PROBLEM TO WORK ON - Give the number of lines in the entries below that hold "backup", with no accompanying words.

Collected data entries -

>>>

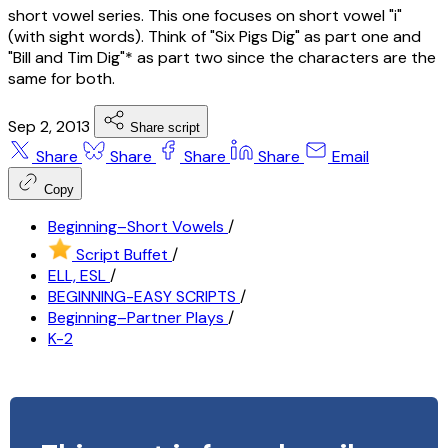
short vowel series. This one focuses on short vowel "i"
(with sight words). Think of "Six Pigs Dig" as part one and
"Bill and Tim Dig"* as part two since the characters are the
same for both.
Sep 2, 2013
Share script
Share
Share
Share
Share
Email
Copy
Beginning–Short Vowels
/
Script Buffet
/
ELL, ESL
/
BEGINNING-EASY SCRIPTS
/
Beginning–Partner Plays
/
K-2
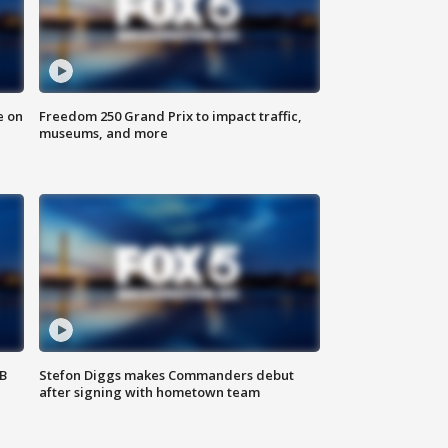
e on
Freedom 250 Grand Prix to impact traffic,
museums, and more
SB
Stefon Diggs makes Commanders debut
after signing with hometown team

<<<
>>>

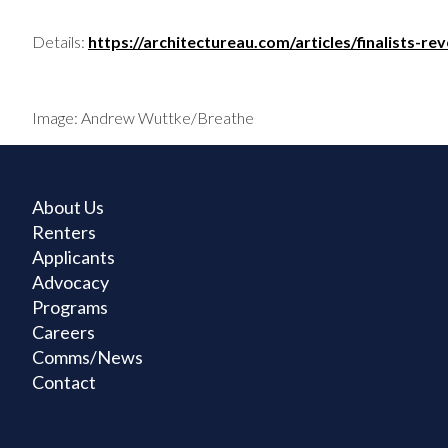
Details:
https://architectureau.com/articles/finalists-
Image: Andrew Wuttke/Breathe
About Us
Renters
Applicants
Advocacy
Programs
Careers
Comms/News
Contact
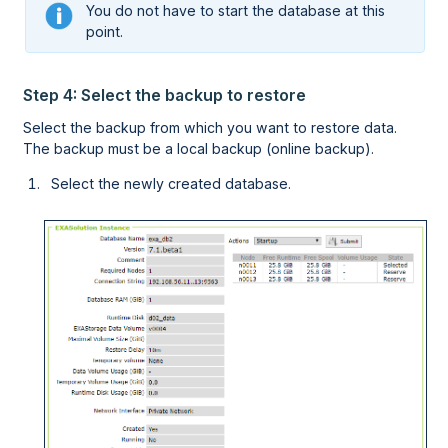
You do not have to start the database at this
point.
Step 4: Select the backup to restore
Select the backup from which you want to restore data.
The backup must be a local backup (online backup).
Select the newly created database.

<<<

REPLY TO THE TASK - 3